━━━━━ Given entries
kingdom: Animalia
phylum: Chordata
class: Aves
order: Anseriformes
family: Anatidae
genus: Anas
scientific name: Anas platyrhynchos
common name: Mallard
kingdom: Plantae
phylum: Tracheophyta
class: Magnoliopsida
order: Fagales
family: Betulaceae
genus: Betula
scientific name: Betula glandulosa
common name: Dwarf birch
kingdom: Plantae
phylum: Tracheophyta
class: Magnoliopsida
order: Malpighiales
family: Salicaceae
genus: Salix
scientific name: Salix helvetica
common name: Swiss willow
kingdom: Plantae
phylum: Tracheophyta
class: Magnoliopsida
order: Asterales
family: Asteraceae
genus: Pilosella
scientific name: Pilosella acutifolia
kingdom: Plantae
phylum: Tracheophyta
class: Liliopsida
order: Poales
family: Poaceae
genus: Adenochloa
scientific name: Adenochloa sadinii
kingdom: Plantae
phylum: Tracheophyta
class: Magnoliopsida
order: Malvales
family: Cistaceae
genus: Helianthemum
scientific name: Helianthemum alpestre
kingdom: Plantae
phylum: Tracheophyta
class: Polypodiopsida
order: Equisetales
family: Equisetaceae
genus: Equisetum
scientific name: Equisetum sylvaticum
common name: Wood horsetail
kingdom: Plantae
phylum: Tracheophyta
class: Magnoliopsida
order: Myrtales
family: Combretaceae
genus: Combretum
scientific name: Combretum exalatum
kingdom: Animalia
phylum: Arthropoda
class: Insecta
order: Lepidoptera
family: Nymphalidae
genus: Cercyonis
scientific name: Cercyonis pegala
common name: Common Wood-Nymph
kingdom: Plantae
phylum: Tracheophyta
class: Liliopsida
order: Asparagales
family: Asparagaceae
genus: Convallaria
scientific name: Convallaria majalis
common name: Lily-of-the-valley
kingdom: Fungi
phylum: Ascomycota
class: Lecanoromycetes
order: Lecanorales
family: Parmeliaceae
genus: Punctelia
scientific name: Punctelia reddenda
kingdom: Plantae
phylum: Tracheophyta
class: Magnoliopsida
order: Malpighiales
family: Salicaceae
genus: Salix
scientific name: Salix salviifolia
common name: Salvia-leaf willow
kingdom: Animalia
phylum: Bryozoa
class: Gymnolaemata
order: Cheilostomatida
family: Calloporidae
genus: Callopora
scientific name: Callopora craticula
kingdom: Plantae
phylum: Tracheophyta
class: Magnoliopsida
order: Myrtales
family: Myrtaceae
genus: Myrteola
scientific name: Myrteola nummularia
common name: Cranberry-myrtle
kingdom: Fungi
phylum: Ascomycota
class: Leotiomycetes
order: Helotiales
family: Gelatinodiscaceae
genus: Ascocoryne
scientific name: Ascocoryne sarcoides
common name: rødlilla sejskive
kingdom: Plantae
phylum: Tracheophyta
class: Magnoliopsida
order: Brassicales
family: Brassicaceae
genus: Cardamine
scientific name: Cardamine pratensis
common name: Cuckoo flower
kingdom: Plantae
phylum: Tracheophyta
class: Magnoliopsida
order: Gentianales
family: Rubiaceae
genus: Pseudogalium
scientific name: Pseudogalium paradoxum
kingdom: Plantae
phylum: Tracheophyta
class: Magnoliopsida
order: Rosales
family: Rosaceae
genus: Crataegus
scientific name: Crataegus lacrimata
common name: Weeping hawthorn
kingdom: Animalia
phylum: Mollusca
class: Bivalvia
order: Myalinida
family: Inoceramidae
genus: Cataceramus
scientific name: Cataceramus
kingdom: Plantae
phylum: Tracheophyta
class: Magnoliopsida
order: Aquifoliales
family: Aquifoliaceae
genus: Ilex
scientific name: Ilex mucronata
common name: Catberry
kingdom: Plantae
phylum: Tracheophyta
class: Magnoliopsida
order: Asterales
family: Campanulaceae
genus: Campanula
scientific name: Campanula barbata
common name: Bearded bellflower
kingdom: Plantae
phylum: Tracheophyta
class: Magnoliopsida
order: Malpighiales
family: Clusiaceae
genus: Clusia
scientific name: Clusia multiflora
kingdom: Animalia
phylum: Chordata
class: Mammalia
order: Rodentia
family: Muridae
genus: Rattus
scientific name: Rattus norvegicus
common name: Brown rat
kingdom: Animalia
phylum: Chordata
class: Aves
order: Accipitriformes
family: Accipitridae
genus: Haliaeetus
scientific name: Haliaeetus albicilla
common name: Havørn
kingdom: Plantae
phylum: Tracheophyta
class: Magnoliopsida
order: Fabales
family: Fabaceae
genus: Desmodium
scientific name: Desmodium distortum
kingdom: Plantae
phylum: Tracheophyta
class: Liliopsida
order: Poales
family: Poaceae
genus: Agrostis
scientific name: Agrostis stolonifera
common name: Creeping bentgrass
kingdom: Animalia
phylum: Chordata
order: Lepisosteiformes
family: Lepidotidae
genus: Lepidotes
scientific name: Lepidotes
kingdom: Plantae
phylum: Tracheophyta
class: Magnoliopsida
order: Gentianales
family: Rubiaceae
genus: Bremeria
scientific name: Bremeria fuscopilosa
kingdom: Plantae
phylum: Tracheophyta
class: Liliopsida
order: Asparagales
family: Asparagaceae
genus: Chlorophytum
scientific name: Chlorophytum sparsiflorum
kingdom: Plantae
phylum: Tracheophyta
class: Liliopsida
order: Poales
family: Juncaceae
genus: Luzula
━━━━━━━━━━
[Required task]:
Please repeat every line of the material above word for word, in the same order.

[Completed exercise]:
kingdom: Animalia
phylum: Chordata
class: Aves
order: Anseriformes
family: Anatidae
genus: Anas
scientific name: Anas platyrhynchos
common name: Mallard
kingdom: Plantae
phylum: Tracheophyta
class: Magnoliopsida
order: Fagales
family: Betulaceae
genus: Betula
scientific name: Betula glandulosa
common name: Dwarf birch
kingdom: Plantae
phylum: Tracheophyta
class: Magnoliopsida
order: Malpighiales
family: Salicaceae
genus: Salix
scientific name: Salix helvetica
common name: Swiss willow
kingdom: Plantae
phylum: Tracheophyta
class: Magnoliopsida
order: Asterales
family: Asteraceae
genus: Pilosella
scientific name: Pilosella acutifolia
kingdom: Plantae
phylum: Tracheophyta
class: Liliopsida
order: Poales
family: Poaceae
genus: Adenochloa
scientific name: Adenochloa sadinii
kingdom: Plantae
phylum: Tracheophyta
class: Magnoliopsida
order: Malvales
family: Cistaceae
genus: Helianthemum
scientific name: Helianthemum alpestre
kingdom: Plantae
phylum: Tracheophyta
class: Polypodiopsida
order: Equisetales
family: Equisetaceae
genus: Equisetum
scientific name: Equisetum sylvaticum
common name: Wood horsetail
kingdom: Plantae
phylum: Tracheophyta
class: Magnoliopsida
order: Myrtales
family: Combretaceae
genus: Combretum
scientific name: Combretum exalatum
kingdom: Animalia
phylum: Arthropoda
class: Insecta
order: Lepidoptera
family: Nymphalidae
genus: Cercyonis
scientific name: Cercyonis pegala
common name: Common Wood-Nymph
kingdom: Plantae
phylum: Tracheophyta
class: Liliopsida
order: Asparagales
family: Asparagaceae
genus: Convallaria
scientific name: Convallaria majalis
common name: Lily-of-the-valley
kingdom: Fungi
phylum: Ascomycota
class: Lecanoromycetes
order: Lecanorales
family: Parmeliaceae
genus: Punctelia
scientific name: Punctelia reddenda
kingdom: Plantae
phylum: Tracheophyta
class: Magnoliopsida
order: Malpighiales
family: Salicaceae
genus: Salix
scientific name: Salix salviifolia
common name: Salvia-leaf willow
kingdom: Animalia
phylum: Bryozoa
class: Gymnolaemata
order: Cheilostomatida
family: Calloporidae
genus: Callopora
scientific name: Callopora craticula
kingdom: Plantae
phylum: Tracheophyta
class: Magnoliopsida
order: Myrtales
family: Myrtaceae
genus: Myrteola
scientific name: Myrteola nummularia
common name: Cranberry-myrtle
kingdom: Fungi
phylum: Ascomycota
class: Leotiomycetes
order: Helotiales
family: Gelatinodiscaceae
genus: Ascocoryne
scientific name: Ascocoryne sarcoides
common name: rødlilla sejskive
kingdom: Plantae
phylum: Tracheophyta
class: Magnoliopsida
order: Brassicales
family: Brassicaceae
genus: Cardamine
scientific name: Cardamine pratensis
common name: Cuckoo flower
kingdom: Plantae
phylum: Tracheophyta
class: Magnoliopsida
order: Gentianales
family: Rubiaceae
genus: Pseudogalium
scientific name: Pseudogalium paradoxum
kingdom: Plantae
phylum: Tracheophyta
class: Magnoliopsida
order: Rosales
family: Rosaceae
genus: Crataegus
scientific name: Crataegus lacrimata
common name: Weeping hawthorn
kingdom: Animalia
phylum: Mollusca
class: Bivalvia
order: Myalinida
family: Inoceramidae
genus: Cataceramus
scientific name: Cataceramus
kingdom: Plantae
phylum: Tracheophyta
class: Magnoliopsida
order: Aquifoliales
family: Aquifoliaceae
genus: Ilex
scientific name: Ilex mucronata
common name: Catberry
kingdom: Plantae
phylum: Tracheophyta
class: Magnoliopsida
order: Asterales
family: Campanulaceae
genus: Campanula
scientific name: Campanula barbata
common name: Bearded bellflower
kingdom: Plantae
phylum: Tracheophyta
class: Magnoliopsida
order: Malpighiales
family: Clusiaceae
genus: Clusia
scientific name: Clusia multiflora
kingdom: Animalia
phylum: Chordata
class: Mammalia
order: Rodentia
family: Muridae
genus: Rattus
scientific name: Rattus norvegicus
common name: Brown rat
kingdom: Animalia
phylum: Chordata
class: Aves
order: Accipitriformes
family: Accipitridae
genus: Haliaeetus
scientific name: Haliaeetus albicilla
common name: Havørn
kingdom: Plantae
phylum: Tracheophyta
class: Magnoliopsida
order: Fabales
family: Fabaceae
genus: Desmodium
scientific name: Desmodium distortum
kingdom: Plantae
phylum: Tracheophyta
class: Liliopsida
order: Poales
family: Poaceae
genus: Agrostis
scientific name: Agrostis stolonifera
common name: Creeping bentgrass
kingdom: Animalia
phylum: Chordata
order: Lepisosteiformes
family: Lepidotidae
genus: Lepidotes
scientific name: Lepidotes
kingdom: Plantae
phylum: Tracheophyta
class: Magnoliopsida
order: Gentianales
family: Rubiaceae
genus: Bremeria
scientific name: Bremeria fuscopilosa
kingdom: Plantae
phylum: Tracheophyta
class: Liliopsida
order: Asparagales
family: Asparagaceae
genus: Chlorophytum
scientific name: Chlorophytum sparsiflorum
kingdom: Plantae
phylum: Tracheophyta
class: Liliopsida
order: Poales
family: Juncaceae
genus: Luzula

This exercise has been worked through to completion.